7. The Greatest American Hero
One of Post's tunes that was a big hit was his theme from The Greatest American Hero. The show itself, an altogether lame superhero parody, went nowhere fast, lasting only a couple of seasons.
But the theme song, "Believe it or Not," was a hit, peaking at No. 2 on the Billboard Hot 100 in 1981. Today, it's pretty much the only thing anyone remembers about the show, except for how fucking stupid star William Katt's perm looked.
The driving rock of the MacGyver theme song was terrific at getting the show's audience pumped up to see Richard Dean Anderson paper-clip his way out of another jam each week back in the late '80s and early '90s. The song was written by Randy Edelman, a longtime scorer of films and TV shows who also wrote the awesomely uplifting tearjerker theme to Dragon: The Bruce Lee Story, which has been used in approximately 60 billion movie trailers over the years.
Full disclosure: We don't like Dallas. About 72 percent of the Oklahoma capital's hilariously puffed-up air of blow-dried superiority can be traced back to this campy prime-time soap (the other 28 percent to Tom Landry). Still, much like its namesake, Dallas wasn't all bad, we guess. It did give us this eminently hummable theme song by John Parker, classic enough to be reused for the new series currently airing on TNT.
4. The A-Team
The A-Team, that bloodless action-adventure series that convinced the world that Mr. T could conceivably harm a fly, had perhaps the most perfect theme song of the '80s. It was big, it was brassy and it had one of those amazing hard-rock guitar breaks that became a TV staple for about a decade.
The only thing keeping this tune out of the top spot is its lack of lyrics. It was great for whistling, but we have to give the edge to the themes your whole family could sing along to.
3. Charles In Charge
Case in point: If you can't sing at least the first verse to the Charles in Charge theme song, you simply weren't around in the '80s. Scott Baio probably hasn't gone a single day in the last 25 years when some geek on the street hasn't sung this tune back to him.
It's not hard to see why: Listen to that chorus once, and it sticks with you forever, just like the herpes Charles caught in that episode that never aired.
2. The Dukes of Hazzard
It's not just our fondness for Texas outlaw Waylon Jennings that puts this theme song near the top spot -- though it certainly doesn't hurt. Before the advent of CMT, The Dukes of Hazzard theme was the best (and pretty much only) country song you were liable to hear on TV outside of Hee Haw. It takes a special theme to capture the spirit of a TV show as well as this one does, and the spine-tingling "Yeeeee-HAWWW!" at the end is how every outlaw country song should have ended.
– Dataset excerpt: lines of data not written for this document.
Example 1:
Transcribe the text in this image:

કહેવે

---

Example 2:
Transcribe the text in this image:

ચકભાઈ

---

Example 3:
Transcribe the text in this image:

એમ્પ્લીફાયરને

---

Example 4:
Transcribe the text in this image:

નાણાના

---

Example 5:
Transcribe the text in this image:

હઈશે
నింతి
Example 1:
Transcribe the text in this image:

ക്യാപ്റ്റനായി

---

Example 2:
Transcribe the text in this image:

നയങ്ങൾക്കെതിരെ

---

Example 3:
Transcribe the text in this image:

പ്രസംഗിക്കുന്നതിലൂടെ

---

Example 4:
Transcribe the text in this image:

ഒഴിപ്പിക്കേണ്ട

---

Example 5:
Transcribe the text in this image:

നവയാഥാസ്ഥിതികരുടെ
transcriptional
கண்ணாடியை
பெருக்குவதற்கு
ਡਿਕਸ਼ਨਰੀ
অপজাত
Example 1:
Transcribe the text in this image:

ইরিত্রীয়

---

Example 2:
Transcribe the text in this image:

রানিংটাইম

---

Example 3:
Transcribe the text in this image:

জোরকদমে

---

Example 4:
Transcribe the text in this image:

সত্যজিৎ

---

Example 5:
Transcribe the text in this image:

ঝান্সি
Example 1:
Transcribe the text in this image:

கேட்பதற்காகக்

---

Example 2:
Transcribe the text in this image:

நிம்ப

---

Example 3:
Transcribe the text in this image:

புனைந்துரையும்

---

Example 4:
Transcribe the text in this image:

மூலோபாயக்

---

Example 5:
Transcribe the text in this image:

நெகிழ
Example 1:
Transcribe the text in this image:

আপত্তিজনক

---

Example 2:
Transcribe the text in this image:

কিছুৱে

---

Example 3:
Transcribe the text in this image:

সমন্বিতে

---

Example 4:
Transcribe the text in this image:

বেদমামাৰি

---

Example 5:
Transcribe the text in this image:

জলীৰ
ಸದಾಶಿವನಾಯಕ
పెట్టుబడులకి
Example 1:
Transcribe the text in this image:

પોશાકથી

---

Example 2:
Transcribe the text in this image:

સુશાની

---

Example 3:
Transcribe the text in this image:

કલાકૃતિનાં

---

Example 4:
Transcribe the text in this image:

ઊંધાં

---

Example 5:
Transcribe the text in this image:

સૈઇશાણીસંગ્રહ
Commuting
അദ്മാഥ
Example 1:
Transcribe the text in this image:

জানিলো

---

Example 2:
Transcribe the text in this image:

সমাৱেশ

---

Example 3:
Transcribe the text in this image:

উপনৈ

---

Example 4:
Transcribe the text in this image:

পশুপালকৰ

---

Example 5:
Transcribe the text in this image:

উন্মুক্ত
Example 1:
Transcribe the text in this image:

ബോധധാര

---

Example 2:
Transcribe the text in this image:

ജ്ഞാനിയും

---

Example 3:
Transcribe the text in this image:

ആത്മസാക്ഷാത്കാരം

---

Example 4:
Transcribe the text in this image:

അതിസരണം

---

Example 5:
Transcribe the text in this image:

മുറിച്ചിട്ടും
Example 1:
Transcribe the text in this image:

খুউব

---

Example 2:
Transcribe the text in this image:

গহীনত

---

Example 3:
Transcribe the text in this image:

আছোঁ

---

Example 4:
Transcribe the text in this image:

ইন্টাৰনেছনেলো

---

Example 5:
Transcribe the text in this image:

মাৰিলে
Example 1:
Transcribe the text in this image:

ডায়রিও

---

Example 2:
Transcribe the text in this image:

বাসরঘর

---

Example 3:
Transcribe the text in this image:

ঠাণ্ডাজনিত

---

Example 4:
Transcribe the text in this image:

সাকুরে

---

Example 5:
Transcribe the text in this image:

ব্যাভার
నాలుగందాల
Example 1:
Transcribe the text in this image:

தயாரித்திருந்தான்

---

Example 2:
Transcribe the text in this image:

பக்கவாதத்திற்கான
Was there ever any doubt? The theme song to Cheers is not only the best of the '80s, but one of the greatest in television history. It's nearly pathologically impossible not to sing along to this tune, even if you're some kind of mutant who was never a fan of the show. For that very reason, it's still played every night relentlessly in every piano bar in the country.